Characterization and phylogenetic analysis of a novel picornavirus from swine feces in Japan.

Author information

1
Research and Education Center for Prevention of Global Infectious Disease of Animal, Tokyo University of Agriculture and Technology, Fuchu, Tokyo, 183-8509, Japan.
2
Kurayoshi Livestock Hygiene Service Center, Kurayoshi, Tottori, 683-0017, Japan.
3
Ishikawa Nanbu Livestock Hygiene Service Center, Kanazawa, Ishikawa, 920-3101, Japan.
4
Faculty of Veterinary Science, Nippon Veterinary and Life Science University, Musashino, Tokyo, 180-8602, Japan.
5
Department of Veterinary Medicine, Faculty of Agriculture, Tokyo University of Agriculture and Technology, Fuchu, Tokyo, 183-8509, Japan.
6
Research and Education Center for Prevention of Global Infectious Disease of Animal, Tokyo University of Agriculture and Technology, Fuchu, Tokyo, 183-8509, Japan. m-nagai@cc.tuat.ac.jp.
7
Department of Veterinary Medicine, Faculty of Agriculture, Tokyo University of Agriculture and Technology, Fuchu, Tokyo, 183-8509, Japan. m-nagai@cc.tuat.ac.jp.

Abstract

During an investigation of porcine fecal viruses using a metagenomics approach, a novel picornavirus was identified from the feces of a healthy two-month-old pig.
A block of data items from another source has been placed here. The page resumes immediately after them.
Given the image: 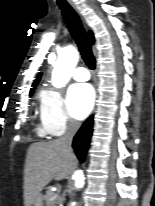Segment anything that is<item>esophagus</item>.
I'll use <instances>...</instances> for the list:
<instances>
[{
	"label": "esophagus",
	"instance_id": "34e87169",
	"mask_svg": "<svg viewBox=\"0 0 155 206\" xmlns=\"http://www.w3.org/2000/svg\"><path fill=\"white\" fill-rule=\"evenodd\" d=\"M68 3L71 5V7L76 11L78 12V8H77V5L72 1V0H67Z\"/></svg>",
	"mask_w": 155,
	"mask_h": 206
}]
</instances>
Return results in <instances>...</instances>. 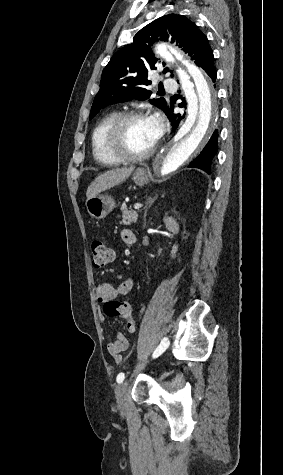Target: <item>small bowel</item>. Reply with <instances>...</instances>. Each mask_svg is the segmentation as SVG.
<instances>
[{
	"label": "small bowel",
	"instance_id": "small-bowel-1",
	"mask_svg": "<svg viewBox=\"0 0 283 475\" xmlns=\"http://www.w3.org/2000/svg\"><path fill=\"white\" fill-rule=\"evenodd\" d=\"M122 239L126 245H133L136 242V237L134 233L130 230H124L122 232ZM133 288V280L131 278L126 279L123 283L119 286L114 287L108 283H102L96 286L95 288V297L96 301L99 304L104 305V312L107 316L112 318H117V315H108L106 313L105 304L108 302V298H110L112 293H119L121 295H125L129 293ZM128 312H131L129 309ZM129 348V341L124 334H118L116 339L110 341L107 345V349L109 354L113 357L114 361L117 364H120L123 360V353L126 352Z\"/></svg>",
	"mask_w": 283,
	"mask_h": 475
}]
</instances>
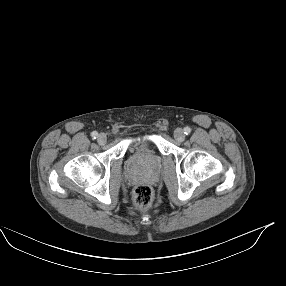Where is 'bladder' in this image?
Instances as JSON below:
<instances>
[{"label": "bladder", "instance_id": "bladder-1", "mask_svg": "<svg viewBox=\"0 0 286 286\" xmlns=\"http://www.w3.org/2000/svg\"><path fill=\"white\" fill-rule=\"evenodd\" d=\"M150 140H151V138H150V137H147V138H146V141H150Z\"/></svg>", "mask_w": 286, "mask_h": 286}]
</instances>
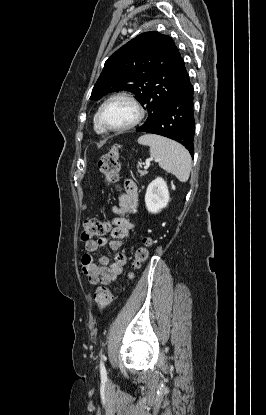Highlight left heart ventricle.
I'll use <instances>...</instances> for the list:
<instances>
[{
  "instance_id": "left-heart-ventricle-1",
  "label": "left heart ventricle",
  "mask_w": 266,
  "mask_h": 415,
  "mask_svg": "<svg viewBox=\"0 0 266 415\" xmlns=\"http://www.w3.org/2000/svg\"><path fill=\"white\" fill-rule=\"evenodd\" d=\"M136 116L135 108L124 99L110 102L104 110L103 118L111 127H121L129 124Z\"/></svg>"
}]
</instances>
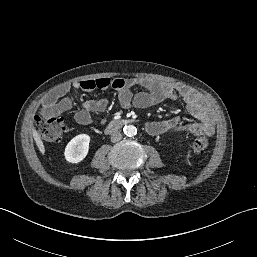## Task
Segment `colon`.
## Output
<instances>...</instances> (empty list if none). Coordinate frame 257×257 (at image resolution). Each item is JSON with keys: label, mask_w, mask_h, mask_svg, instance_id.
Instances as JSON below:
<instances>
[{"label": "colon", "mask_w": 257, "mask_h": 257, "mask_svg": "<svg viewBox=\"0 0 257 257\" xmlns=\"http://www.w3.org/2000/svg\"><path fill=\"white\" fill-rule=\"evenodd\" d=\"M57 101L61 99L60 96L55 98ZM34 127L37 133L45 140L49 142L60 141L66 137L68 128L65 125L63 119L59 116L53 106H43L40 113L35 117ZM208 138L201 136L197 138L192 146V150L195 153L203 152L208 146Z\"/></svg>", "instance_id": "colon-1"}]
</instances>
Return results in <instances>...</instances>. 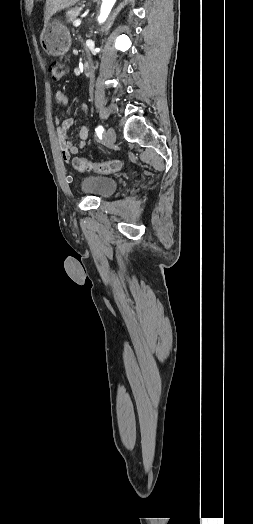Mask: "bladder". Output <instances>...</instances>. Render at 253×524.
<instances>
[{
	"label": "bladder",
	"instance_id": "31cf9c89",
	"mask_svg": "<svg viewBox=\"0 0 253 524\" xmlns=\"http://www.w3.org/2000/svg\"><path fill=\"white\" fill-rule=\"evenodd\" d=\"M80 187L83 193L107 199L116 191L118 181L108 176L88 175L82 178Z\"/></svg>",
	"mask_w": 253,
	"mask_h": 524
}]
</instances>
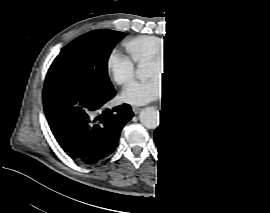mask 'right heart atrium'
Segmentation results:
<instances>
[{
  "label": "right heart atrium",
  "mask_w": 270,
  "mask_h": 213,
  "mask_svg": "<svg viewBox=\"0 0 270 213\" xmlns=\"http://www.w3.org/2000/svg\"><path fill=\"white\" fill-rule=\"evenodd\" d=\"M110 67L112 69L115 80L119 84L129 83L135 76V65L134 63L120 55H113L110 61Z\"/></svg>",
  "instance_id": "right-heart-atrium-1"
}]
</instances>
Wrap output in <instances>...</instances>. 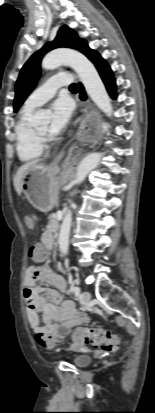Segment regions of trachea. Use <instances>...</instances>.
<instances>
[{
	"mask_svg": "<svg viewBox=\"0 0 155 413\" xmlns=\"http://www.w3.org/2000/svg\"><path fill=\"white\" fill-rule=\"evenodd\" d=\"M70 89L71 90H76V89H78V86L75 83H73V84L70 85Z\"/></svg>",
	"mask_w": 155,
	"mask_h": 413,
	"instance_id": "trachea-1",
	"label": "trachea"
}]
</instances>
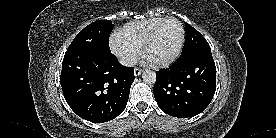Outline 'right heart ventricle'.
<instances>
[{
	"label": "right heart ventricle",
	"mask_w": 276,
	"mask_h": 138,
	"mask_svg": "<svg viewBox=\"0 0 276 138\" xmlns=\"http://www.w3.org/2000/svg\"><path fill=\"white\" fill-rule=\"evenodd\" d=\"M163 19L164 17H156L130 22L119 30L117 37L141 50L153 28Z\"/></svg>",
	"instance_id": "e07e8e85"
}]
</instances>
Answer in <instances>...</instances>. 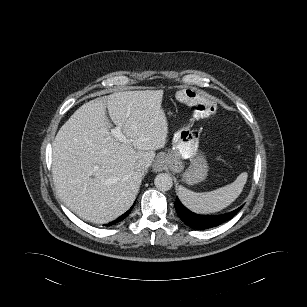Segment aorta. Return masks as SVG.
Returning <instances> with one entry per match:
<instances>
[{"mask_svg": "<svg viewBox=\"0 0 307 307\" xmlns=\"http://www.w3.org/2000/svg\"><path fill=\"white\" fill-rule=\"evenodd\" d=\"M154 184L160 191H168L173 186V180L167 173H160L155 177Z\"/></svg>", "mask_w": 307, "mask_h": 307, "instance_id": "obj_1", "label": "aorta"}]
</instances>
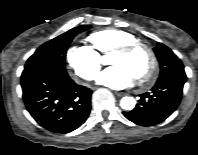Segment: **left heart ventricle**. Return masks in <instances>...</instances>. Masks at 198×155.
<instances>
[{
    "label": "left heart ventricle",
    "mask_w": 198,
    "mask_h": 155,
    "mask_svg": "<svg viewBox=\"0 0 198 155\" xmlns=\"http://www.w3.org/2000/svg\"><path fill=\"white\" fill-rule=\"evenodd\" d=\"M111 64L127 68L135 79H137L148 70L150 58L145 49L138 48L127 54L113 53L111 56Z\"/></svg>",
    "instance_id": "obj_1"
}]
</instances>
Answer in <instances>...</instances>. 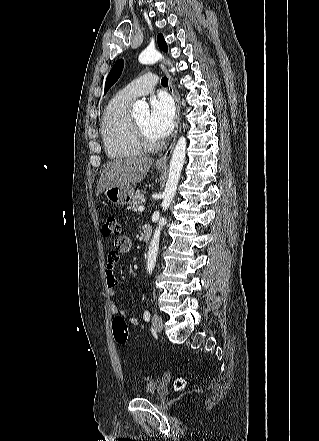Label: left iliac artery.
<instances>
[{
  "label": "left iliac artery",
  "mask_w": 319,
  "mask_h": 441,
  "mask_svg": "<svg viewBox=\"0 0 319 441\" xmlns=\"http://www.w3.org/2000/svg\"><path fill=\"white\" fill-rule=\"evenodd\" d=\"M143 318H144L145 321H149L150 320V313H149V311L146 310L144 312Z\"/></svg>",
  "instance_id": "obj_1"
}]
</instances>
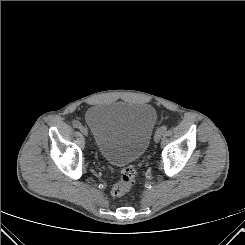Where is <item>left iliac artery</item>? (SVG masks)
<instances>
[{"instance_id":"44dca946","label":"left iliac artery","mask_w":245,"mask_h":245,"mask_svg":"<svg viewBox=\"0 0 245 245\" xmlns=\"http://www.w3.org/2000/svg\"><path fill=\"white\" fill-rule=\"evenodd\" d=\"M167 127H168V126L163 125V126H161L160 128H158L157 131H160L161 133H164V132L167 130Z\"/></svg>"}]
</instances>
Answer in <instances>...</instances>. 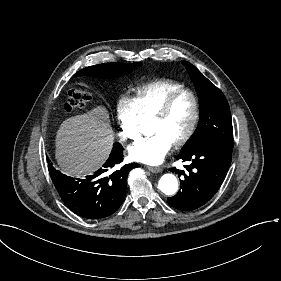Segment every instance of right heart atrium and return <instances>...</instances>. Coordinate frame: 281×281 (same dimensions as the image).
Wrapping results in <instances>:
<instances>
[{
	"instance_id": "right-heart-atrium-1",
	"label": "right heart atrium",
	"mask_w": 281,
	"mask_h": 281,
	"mask_svg": "<svg viewBox=\"0 0 281 281\" xmlns=\"http://www.w3.org/2000/svg\"><path fill=\"white\" fill-rule=\"evenodd\" d=\"M116 114L121 129V141L125 145V148L128 149L129 146L127 145V142L139 138V120L137 113L129 100L124 97H120L116 103Z\"/></svg>"
}]
</instances>
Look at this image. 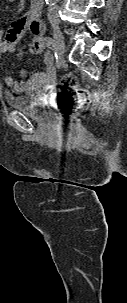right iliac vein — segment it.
I'll use <instances>...</instances> for the list:
<instances>
[{"instance_id":"1","label":"right iliac vein","mask_w":127,"mask_h":303,"mask_svg":"<svg viewBox=\"0 0 127 303\" xmlns=\"http://www.w3.org/2000/svg\"><path fill=\"white\" fill-rule=\"evenodd\" d=\"M51 26L53 30V37L55 42V48L59 56H62L65 52L64 37L59 27V22L57 20H51Z\"/></svg>"}]
</instances>
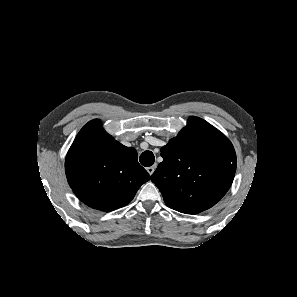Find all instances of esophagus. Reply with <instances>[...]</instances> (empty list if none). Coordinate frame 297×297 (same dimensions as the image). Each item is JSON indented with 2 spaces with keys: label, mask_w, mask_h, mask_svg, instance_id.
<instances>
[{
  "label": "esophagus",
  "mask_w": 297,
  "mask_h": 297,
  "mask_svg": "<svg viewBox=\"0 0 297 297\" xmlns=\"http://www.w3.org/2000/svg\"><path fill=\"white\" fill-rule=\"evenodd\" d=\"M147 172L149 173V175H152L153 172L155 171V166H150V167H147Z\"/></svg>",
  "instance_id": "esophagus-1"
}]
</instances>
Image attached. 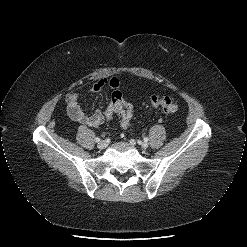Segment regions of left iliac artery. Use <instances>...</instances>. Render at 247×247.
Returning <instances> with one entry per match:
<instances>
[{
  "mask_svg": "<svg viewBox=\"0 0 247 247\" xmlns=\"http://www.w3.org/2000/svg\"><path fill=\"white\" fill-rule=\"evenodd\" d=\"M148 140H149L148 137H145V138H144V141H145V142H147Z\"/></svg>",
  "mask_w": 247,
  "mask_h": 247,
  "instance_id": "44dca946",
  "label": "left iliac artery"
}]
</instances>
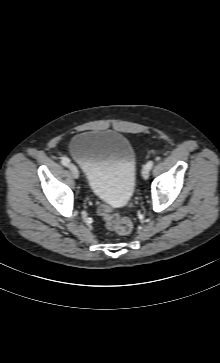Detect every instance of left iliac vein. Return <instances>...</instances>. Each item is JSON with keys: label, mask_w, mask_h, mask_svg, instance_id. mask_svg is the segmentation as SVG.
<instances>
[{"label": "left iliac vein", "mask_w": 220, "mask_h": 363, "mask_svg": "<svg viewBox=\"0 0 220 363\" xmlns=\"http://www.w3.org/2000/svg\"><path fill=\"white\" fill-rule=\"evenodd\" d=\"M142 177L145 180L149 178V169L146 166H144L142 169Z\"/></svg>", "instance_id": "1"}]
</instances>
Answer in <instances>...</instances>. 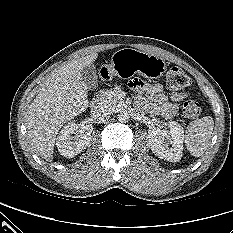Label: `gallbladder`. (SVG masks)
<instances>
[{
  "instance_id": "bac80fb5",
  "label": "gallbladder",
  "mask_w": 233,
  "mask_h": 233,
  "mask_svg": "<svg viewBox=\"0 0 233 233\" xmlns=\"http://www.w3.org/2000/svg\"><path fill=\"white\" fill-rule=\"evenodd\" d=\"M81 78L88 89L94 90L97 88L98 77L96 74V66L94 63H91L83 68L81 72Z\"/></svg>"
}]
</instances>
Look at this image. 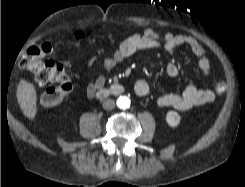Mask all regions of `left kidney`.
<instances>
[{
  "instance_id": "1",
  "label": "left kidney",
  "mask_w": 245,
  "mask_h": 187,
  "mask_svg": "<svg viewBox=\"0 0 245 187\" xmlns=\"http://www.w3.org/2000/svg\"><path fill=\"white\" fill-rule=\"evenodd\" d=\"M165 120L169 126L176 127L180 123V115L176 111H169Z\"/></svg>"
}]
</instances>
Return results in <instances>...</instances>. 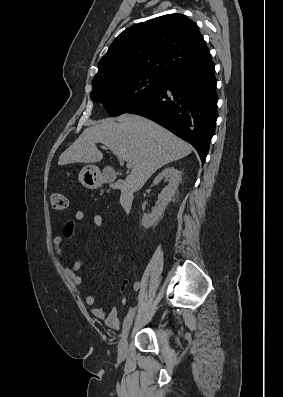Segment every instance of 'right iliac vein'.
Returning <instances> with one entry per match:
<instances>
[{
  "label": "right iliac vein",
  "instance_id": "63e3f726",
  "mask_svg": "<svg viewBox=\"0 0 283 397\" xmlns=\"http://www.w3.org/2000/svg\"><path fill=\"white\" fill-rule=\"evenodd\" d=\"M135 313H136V308H134L132 310V312L130 313V315L128 316V318L126 319L124 326H123V330L121 333V339L118 345V355L120 358H124L126 356L127 353V337H128V333L129 330L131 328L132 322L134 320L135 317Z\"/></svg>",
  "mask_w": 283,
  "mask_h": 397
}]
</instances>
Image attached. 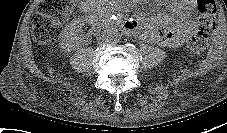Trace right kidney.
<instances>
[{
  "label": "right kidney",
  "instance_id": "obj_1",
  "mask_svg": "<svg viewBox=\"0 0 227 133\" xmlns=\"http://www.w3.org/2000/svg\"><path fill=\"white\" fill-rule=\"evenodd\" d=\"M83 24L84 20L82 19L72 20L69 23L67 29L65 30V36L63 37L60 44L63 48L67 46L70 47L71 42L74 43V40L77 39L78 33L81 30Z\"/></svg>",
  "mask_w": 227,
  "mask_h": 133
}]
</instances>
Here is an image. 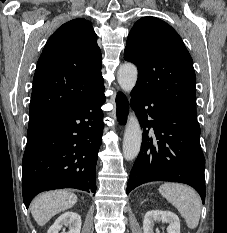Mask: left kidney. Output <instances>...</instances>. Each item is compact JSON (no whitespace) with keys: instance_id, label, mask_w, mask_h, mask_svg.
<instances>
[{"instance_id":"5707ae66","label":"left kidney","mask_w":227,"mask_h":233,"mask_svg":"<svg viewBox=\"0 0 227 233\" xmlns=\"http://www.w3.org/2000/svg\"><path fill=\"white\" fill-rule=\"evenodd\" d=\"M168 223L167 233H180V221L176 214L170 211H148L143 220L144 233H154L153 227L156 222Z\"/></svg>"}]
</instances>
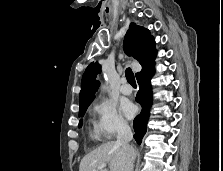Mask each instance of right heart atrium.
I'll list each match as a JSON object with an SVG mask.
<instances>
[{"mask_svg":"<svg viewBox=\"0 0 223 171\" xmlns=\"http://www.w3.org/2000/svg\"><path fill=\"white\" fill-rule=\"evenodd\" d=\"M92 113L95 116L94 132L99 138L112 139L129 128L116 106L108 100L96 101Z\"/></svg>","mask_w":223,"mask_h":171,"instance_id":"obj_1","label":"right heart atrium"}]
</instances>
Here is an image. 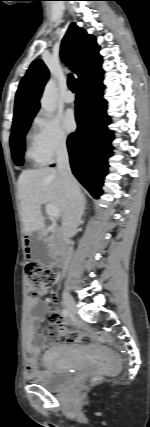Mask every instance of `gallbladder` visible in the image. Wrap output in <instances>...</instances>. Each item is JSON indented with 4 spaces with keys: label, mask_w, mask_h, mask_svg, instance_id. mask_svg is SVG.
<instances>
[{
    "label": "gallbladder",
    "mask_w": 150,
    "mask_h": 427,
    "mask_svg": "<svg viewBox=\"0 0 150 427\" xmlns=\"http://www.w3.org/2000/svg\"><path fill=\"white\" fill-rule=\"evenodd\" d=\"M31 257L44 266H48L53 261V255L48 249V245L38 235L31 237Z\"/></svg>",
    "instance_id": "obj_1"
}]
</instances>
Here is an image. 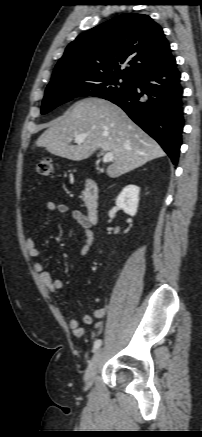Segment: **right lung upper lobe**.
Masks as SVG:
<instances>
[{"mask_svg":"<svg viewBox=\"0 0 202 437\" xmlns=\"http://www.w3.org/2000/svg\"><path fill=\"white\" fill-rule=\"evenodd\" d=\"M172 57L162 28L144 14L117 16L71 42L57 63L52 81L68 77L121 73L131 77ZM128 61L130 67L120 70Z\"/></svg>","mask_w":202,"mask_h":437,"instance_id":"right-lung-upper-lobe-1","label":"right lung upper lobe"}]
</instances>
This virus, named porcine picornavirus Japan (PPVJ), had a standard picornavirus genome organization, including the L protein region. The 5' untranslated region harbored a type II internal ribosomal entry site. This virus was most closely related to lesavirus 1 (amino acid sequence identity: 38.2 %) in P1, equine rhinitis A virus (25.8 %) in P2, and lesavirus 2 (40.9 %) in P3. According to the genus demarcations for the family Picornaviridae (less than 40 %, 40 %, and 50 % amino acid sequence identity in P1, P2, and P3, respectively), PPVJ represents a new genus in the family Picornaviridae. PPVJ was detected in 23.3 % of the fecal samples (from 58.3 % of the farms across a wide area) from pigs less than four months old, by reverse transcription PCR, using specific primers designed from the 3D sequence, followed by sequencing. The host range and pathogenic potential of this virus in animals is yet to be determined.

PMID:
27016931
DOI:
10.1007/s00705-016-2834-7
[Indexed for MEDLINE]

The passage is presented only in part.